▶ _WHAT YOU HAVE TO DO_
Please, from the entries below, transcribe exactly the lines that begin at the line with "421 88 1.48" and end at the line with "73 135 11.64", without the pictures.

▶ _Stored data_
Content starts
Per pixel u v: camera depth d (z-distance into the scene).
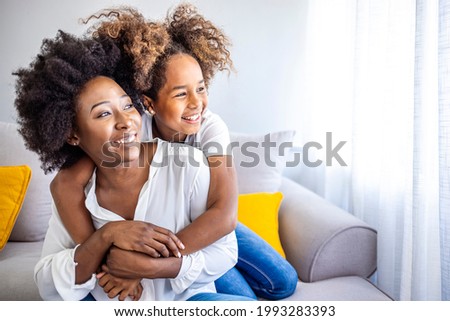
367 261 1.71
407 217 1.58
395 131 1.69
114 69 1.07
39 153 1.08
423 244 1.51
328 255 1.67
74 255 1.04
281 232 1.91
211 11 2.42
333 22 2.18
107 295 1.11
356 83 1.92
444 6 1.38
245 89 2.49
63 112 0.99
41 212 1.92
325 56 2.23
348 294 1.54
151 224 1.03
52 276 1.05
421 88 1.48
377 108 1.84
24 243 1.90
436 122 1.50
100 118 0.99
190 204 1.11
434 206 1.50
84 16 2.37
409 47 1.62
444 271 1.44
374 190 1.89
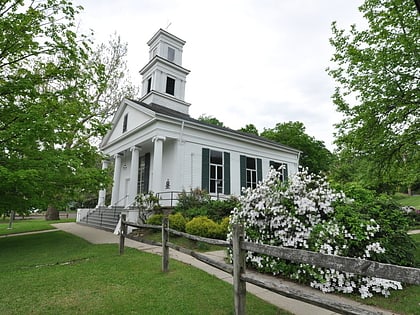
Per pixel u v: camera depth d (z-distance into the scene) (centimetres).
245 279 274
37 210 854
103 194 1689
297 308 333
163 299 351
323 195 474
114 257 616
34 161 743
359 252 425
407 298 370
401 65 712
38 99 819
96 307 328
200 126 1347
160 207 1077
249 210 552
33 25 782
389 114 753
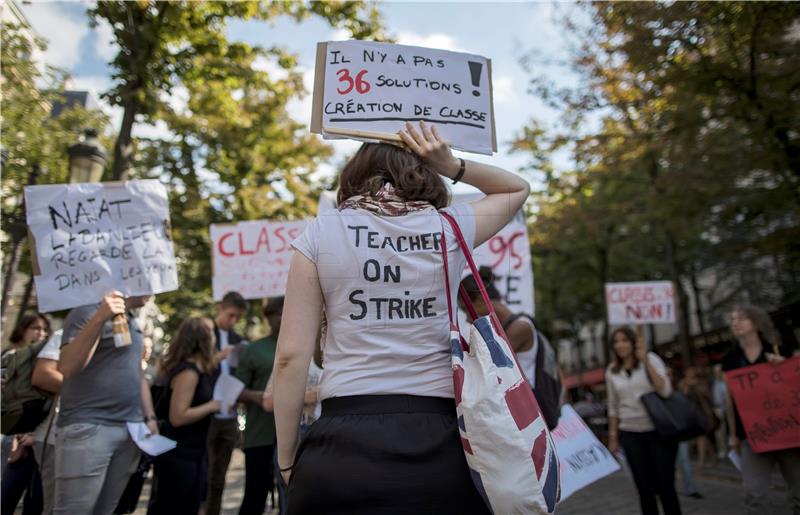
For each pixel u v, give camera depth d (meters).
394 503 1.54
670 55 10.59
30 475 4.99
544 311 33.88
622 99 13.20
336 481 1.56
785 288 15.87
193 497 4.79
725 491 9.30
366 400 1.64
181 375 4.72
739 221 14.29
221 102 13.55
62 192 4.07
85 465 3.57
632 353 5.72
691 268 22.06
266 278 7.73
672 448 5.53
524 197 2.00
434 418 1.64
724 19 9.72
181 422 4.65
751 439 4.89
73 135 11.64
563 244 22.92
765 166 11.18
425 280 1.73
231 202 16.78
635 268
Content ends
▶ _SOLUTION TO THIS EXERCISE_
421 88 1.48
377 108 1.84
24 243 1.90
436 122 1.50
100 118 0.99
190 204 1.11
434 206 1.50
84 16 2.37
409 47 1.62
444 271 1.44
374 190 1.89
Per pixel u v: camera depth d (z-distance into the scene) (centimetres).
245 279 274
37 210 854
103 194 1689
297 308 333
163 299 351
323 195 474
114 257 616
34 161 743
359 252 425
407 298 370
401 65 712
38 99 819
96 307 328
200 126 1347
160 207 1077
249 210 552
33 25 782
389 114 753
For each pixel u v, give camera depth d (meters).
394 503 1.54
670 55 10.59
30 475 4.99
544 311 33.88
622 99 13.20
336 481 1.56
785 288 15.87
193 497 4.79
725 491 9.30
366 400 1.64
181 375 4.72
739 221 14.29
221 102 13.55
62 192 4.07
85 465 3.57
632 353 5.72
691 268 22.06
266 278 7.73
672 448 5.53
524 197 2.00
434 418 1.64
724 19 9.72
181 422 4.65
751 439 4.89
73 135 11.64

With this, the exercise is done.